Auschwitz Photo Credit: Reuters/Channel 2 News
During Passover, we as Jews celebrate being freed from slavery. I am so blessed to know my host grandmother, Shoshana, whose daughter and son-in-law were my host family when I was a lone soldier in the IDF. Shoshana, whose German name is Sonja, grew up in Berlin and fled the Nazis at the age of 14 without her family. For the remainder of the Holocaust, she lived with a group of Jewish teenagers who had also fled from the Nazis in Yugoslavia and Italy. One of her friends from the group made Shoshana a diary in which she wrote nearly every day from 1941 until she made Aliyah. The diary is still in her possession today.
Her diary was published by a German journalist, who took upon himself the task of researching everyone Shoshana wrote about. The title of the book in German translates to “Sonja’s Diary.” 14-year-old Sonja’s writing is so raw and emotional, giving new insight into the daily life of a young girl during the Holocaust. In her journal, she did not write much about politics, but rather about her feelings, which did in fact reflect the political situation. She writes while crying that she has no shoes: she must work barefoot. She writes about missing her mother, brother and the rest of her family and how she is scared she will never see them again. She impatiently waits for letters from them, which are her only way of knowing if they are alive. Every day that passes without a letter becomes more and more unbearable.
As I sat next to Savta Shoshana, looking at her worn diary and pictures of her family, she seemed happy; as if her lost family was there with her. She wanted someone to listen to her story and I was more than grateful for her to tell me. She told me how she clearly remembers Kristallnacht: how the Germans broke all Jewish store shop windows, broke into synagogues, took the holy books and burned them in a pile. She remembers her father being taken away.

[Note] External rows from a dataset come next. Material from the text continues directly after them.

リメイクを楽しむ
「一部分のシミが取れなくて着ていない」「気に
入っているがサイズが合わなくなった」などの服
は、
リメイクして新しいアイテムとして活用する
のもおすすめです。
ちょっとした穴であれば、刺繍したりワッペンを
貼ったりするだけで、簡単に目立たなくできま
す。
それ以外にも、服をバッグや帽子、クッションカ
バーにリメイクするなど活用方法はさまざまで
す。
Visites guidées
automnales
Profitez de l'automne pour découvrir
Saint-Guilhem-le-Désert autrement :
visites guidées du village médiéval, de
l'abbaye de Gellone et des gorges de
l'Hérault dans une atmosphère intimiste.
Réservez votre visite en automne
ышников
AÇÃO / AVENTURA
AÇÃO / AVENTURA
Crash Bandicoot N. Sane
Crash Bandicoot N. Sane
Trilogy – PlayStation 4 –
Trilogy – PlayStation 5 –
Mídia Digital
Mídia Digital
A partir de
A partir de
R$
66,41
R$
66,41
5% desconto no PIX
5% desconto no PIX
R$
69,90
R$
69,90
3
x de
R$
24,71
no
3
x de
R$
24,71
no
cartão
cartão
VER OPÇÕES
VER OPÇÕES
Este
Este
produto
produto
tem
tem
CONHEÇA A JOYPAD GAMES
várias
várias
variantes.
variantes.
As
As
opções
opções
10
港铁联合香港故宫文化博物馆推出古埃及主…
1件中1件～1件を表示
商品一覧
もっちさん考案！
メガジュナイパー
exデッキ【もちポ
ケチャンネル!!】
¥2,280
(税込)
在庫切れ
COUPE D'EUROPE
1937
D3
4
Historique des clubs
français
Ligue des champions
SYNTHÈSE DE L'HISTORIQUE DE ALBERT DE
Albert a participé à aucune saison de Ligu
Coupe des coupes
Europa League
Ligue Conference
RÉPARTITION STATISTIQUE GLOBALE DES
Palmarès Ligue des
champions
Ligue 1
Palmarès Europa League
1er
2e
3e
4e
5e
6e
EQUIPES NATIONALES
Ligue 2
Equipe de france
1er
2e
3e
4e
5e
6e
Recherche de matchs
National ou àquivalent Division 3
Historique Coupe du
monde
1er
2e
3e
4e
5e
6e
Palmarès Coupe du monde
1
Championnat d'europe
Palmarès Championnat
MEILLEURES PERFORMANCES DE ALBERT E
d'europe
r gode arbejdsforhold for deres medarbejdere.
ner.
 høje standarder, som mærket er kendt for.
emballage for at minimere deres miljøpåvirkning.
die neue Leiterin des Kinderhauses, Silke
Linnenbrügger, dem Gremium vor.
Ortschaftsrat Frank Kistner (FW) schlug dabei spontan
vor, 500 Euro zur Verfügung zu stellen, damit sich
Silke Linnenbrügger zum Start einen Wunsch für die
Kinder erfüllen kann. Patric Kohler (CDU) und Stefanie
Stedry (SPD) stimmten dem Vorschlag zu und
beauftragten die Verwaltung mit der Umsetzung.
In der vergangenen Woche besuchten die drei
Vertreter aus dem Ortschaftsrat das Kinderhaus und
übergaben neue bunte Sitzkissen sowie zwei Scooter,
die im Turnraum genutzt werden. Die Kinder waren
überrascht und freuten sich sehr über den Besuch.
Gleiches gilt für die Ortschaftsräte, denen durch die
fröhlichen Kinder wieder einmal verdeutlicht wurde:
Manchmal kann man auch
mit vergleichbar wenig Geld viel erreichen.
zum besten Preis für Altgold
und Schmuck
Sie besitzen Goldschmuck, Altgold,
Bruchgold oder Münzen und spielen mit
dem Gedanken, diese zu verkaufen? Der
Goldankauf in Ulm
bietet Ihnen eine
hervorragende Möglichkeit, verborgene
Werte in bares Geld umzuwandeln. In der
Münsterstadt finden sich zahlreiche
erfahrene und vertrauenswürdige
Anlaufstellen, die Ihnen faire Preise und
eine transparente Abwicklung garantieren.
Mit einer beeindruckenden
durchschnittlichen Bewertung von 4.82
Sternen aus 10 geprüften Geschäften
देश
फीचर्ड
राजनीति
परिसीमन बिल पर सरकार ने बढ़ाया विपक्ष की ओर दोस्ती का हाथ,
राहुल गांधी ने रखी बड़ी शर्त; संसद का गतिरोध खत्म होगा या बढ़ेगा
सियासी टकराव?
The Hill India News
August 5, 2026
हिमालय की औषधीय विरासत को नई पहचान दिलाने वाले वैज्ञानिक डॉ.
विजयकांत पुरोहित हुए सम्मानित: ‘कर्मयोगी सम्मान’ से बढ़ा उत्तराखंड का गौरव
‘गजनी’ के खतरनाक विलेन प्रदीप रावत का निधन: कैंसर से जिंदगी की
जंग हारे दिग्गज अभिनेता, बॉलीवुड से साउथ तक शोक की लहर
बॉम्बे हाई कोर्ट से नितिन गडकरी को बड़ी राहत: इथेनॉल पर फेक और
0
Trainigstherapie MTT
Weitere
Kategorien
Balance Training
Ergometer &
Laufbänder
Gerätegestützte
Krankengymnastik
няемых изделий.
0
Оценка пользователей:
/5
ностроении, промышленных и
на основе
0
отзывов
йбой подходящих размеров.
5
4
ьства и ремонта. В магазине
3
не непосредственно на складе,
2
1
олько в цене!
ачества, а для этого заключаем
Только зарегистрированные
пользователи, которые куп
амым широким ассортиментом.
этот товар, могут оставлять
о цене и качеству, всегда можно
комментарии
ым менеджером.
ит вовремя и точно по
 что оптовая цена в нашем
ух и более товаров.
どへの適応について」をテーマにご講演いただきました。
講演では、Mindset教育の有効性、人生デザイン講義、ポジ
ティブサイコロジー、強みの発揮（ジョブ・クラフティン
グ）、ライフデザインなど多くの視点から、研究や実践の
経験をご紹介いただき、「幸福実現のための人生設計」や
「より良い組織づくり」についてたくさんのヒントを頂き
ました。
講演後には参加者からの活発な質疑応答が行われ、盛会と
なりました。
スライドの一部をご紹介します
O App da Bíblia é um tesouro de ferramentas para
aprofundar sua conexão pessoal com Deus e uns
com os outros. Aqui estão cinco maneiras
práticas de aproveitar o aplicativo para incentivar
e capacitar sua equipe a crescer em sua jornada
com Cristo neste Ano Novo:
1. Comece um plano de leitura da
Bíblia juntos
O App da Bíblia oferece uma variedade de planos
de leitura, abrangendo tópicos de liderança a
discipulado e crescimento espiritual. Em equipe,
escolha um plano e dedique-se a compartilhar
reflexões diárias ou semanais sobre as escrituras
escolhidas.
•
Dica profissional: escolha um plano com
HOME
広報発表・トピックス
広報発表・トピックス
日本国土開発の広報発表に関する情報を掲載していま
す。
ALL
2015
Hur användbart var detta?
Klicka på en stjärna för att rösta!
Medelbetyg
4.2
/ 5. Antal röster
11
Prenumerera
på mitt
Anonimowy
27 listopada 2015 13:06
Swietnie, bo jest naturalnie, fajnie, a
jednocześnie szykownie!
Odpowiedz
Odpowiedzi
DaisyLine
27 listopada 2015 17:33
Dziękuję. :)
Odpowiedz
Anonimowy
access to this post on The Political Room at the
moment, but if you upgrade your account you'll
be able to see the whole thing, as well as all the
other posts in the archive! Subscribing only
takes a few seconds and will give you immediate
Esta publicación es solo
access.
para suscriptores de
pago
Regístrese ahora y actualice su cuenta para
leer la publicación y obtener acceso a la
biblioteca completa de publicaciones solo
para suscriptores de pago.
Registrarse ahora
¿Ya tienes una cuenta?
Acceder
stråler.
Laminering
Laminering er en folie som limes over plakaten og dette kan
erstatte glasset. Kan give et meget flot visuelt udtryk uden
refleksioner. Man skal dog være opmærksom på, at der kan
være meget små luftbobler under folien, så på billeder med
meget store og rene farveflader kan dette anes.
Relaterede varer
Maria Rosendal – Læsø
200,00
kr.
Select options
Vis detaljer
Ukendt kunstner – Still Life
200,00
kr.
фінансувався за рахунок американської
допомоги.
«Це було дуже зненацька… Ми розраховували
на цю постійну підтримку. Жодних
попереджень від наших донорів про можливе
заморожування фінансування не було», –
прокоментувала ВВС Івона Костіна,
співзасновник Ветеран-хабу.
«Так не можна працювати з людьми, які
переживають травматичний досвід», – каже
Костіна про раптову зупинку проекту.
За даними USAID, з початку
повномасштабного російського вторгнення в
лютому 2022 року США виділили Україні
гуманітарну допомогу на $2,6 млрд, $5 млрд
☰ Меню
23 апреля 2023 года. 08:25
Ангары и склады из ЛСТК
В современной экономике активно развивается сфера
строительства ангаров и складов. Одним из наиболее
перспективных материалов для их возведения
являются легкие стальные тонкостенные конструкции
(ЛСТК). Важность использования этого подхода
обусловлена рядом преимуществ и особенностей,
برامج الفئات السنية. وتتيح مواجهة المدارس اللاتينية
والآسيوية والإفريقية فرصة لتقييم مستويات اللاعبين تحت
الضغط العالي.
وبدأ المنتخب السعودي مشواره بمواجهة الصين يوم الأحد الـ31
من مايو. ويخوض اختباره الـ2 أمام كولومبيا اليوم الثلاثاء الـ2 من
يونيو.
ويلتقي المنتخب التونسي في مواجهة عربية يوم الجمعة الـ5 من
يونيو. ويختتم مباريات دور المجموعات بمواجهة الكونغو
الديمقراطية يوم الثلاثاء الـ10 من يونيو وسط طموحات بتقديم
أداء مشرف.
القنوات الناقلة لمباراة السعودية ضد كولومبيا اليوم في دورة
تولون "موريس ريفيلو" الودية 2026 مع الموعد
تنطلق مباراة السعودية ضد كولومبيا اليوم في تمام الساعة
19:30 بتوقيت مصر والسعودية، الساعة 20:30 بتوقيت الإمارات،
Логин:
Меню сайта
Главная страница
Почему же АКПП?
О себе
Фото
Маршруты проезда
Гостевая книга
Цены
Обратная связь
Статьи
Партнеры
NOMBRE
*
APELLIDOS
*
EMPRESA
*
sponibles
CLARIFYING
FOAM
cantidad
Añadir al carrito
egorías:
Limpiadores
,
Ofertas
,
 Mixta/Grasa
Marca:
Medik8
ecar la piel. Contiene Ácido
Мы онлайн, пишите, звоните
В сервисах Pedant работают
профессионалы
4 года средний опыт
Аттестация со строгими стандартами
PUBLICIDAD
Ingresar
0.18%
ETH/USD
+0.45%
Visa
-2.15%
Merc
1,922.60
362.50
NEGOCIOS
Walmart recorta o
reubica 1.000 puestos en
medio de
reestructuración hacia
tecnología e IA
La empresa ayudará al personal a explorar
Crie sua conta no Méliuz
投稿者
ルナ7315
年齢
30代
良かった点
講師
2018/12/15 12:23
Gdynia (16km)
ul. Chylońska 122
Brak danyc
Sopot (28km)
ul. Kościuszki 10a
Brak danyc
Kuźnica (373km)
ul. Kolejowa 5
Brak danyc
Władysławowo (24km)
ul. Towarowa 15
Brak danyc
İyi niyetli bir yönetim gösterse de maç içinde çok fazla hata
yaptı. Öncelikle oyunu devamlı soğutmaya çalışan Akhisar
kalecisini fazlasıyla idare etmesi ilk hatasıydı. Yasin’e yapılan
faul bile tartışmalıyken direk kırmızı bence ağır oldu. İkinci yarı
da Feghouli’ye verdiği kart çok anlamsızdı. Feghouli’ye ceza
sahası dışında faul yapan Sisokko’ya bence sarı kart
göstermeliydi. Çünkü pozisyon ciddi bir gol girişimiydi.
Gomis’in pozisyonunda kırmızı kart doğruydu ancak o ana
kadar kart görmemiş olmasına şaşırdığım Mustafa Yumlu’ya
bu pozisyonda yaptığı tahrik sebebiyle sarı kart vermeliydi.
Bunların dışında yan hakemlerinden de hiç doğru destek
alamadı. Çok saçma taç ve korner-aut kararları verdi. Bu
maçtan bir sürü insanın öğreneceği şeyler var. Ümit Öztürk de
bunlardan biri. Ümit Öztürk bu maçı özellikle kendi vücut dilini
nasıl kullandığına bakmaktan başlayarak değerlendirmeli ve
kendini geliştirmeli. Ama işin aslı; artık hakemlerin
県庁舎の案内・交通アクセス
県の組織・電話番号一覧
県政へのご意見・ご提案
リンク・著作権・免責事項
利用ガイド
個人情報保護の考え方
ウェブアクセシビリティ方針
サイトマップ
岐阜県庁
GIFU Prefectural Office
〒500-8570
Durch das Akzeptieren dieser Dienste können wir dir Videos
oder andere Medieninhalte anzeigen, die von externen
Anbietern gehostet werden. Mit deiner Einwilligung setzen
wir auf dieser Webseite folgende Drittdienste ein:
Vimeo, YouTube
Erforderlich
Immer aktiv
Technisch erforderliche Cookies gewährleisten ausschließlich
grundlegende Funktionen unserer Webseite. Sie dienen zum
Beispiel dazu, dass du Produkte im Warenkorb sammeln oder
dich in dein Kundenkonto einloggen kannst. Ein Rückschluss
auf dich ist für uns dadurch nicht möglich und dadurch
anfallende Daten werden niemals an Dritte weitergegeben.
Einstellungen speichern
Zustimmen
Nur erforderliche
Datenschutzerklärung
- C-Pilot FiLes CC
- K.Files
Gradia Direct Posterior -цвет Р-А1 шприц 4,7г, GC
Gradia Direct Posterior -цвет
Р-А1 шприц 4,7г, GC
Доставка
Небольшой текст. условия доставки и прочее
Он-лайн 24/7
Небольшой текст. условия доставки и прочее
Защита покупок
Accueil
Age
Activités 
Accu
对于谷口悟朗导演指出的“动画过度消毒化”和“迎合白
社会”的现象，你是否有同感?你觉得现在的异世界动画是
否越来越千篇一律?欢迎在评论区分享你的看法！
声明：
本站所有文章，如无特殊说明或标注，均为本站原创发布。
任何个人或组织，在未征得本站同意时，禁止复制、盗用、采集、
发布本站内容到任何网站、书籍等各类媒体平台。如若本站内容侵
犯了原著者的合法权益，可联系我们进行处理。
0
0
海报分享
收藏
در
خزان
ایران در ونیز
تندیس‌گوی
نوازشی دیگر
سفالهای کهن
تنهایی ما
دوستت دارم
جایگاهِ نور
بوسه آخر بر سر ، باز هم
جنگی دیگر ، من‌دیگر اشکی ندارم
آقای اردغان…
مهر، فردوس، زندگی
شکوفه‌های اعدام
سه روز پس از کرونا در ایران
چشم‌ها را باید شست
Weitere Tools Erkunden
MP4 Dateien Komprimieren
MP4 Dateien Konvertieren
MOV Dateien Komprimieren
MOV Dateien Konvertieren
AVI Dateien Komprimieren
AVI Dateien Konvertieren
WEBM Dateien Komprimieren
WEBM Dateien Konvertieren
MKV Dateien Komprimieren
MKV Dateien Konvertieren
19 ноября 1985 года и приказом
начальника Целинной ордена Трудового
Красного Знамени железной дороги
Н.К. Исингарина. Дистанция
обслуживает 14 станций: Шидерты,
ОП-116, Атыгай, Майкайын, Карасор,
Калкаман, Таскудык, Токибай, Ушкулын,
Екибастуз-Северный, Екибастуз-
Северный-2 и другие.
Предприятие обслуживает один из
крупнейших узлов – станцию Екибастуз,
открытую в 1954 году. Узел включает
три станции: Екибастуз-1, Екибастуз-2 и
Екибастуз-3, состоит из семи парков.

Last Passover, I was lucky enough to spend the holiday with Savta Shoshana: a beautiful and incredibly brave woman who knows the true meaning of freedom. She and her late husband, also a Holocaust survivor, defeated all odds by creating a tribe of four children, twelve grandchildren and twelve great-grandchildren. May everyone this Passover remember what Jewish freedom is truly about. May everyone be thankful for all that they have.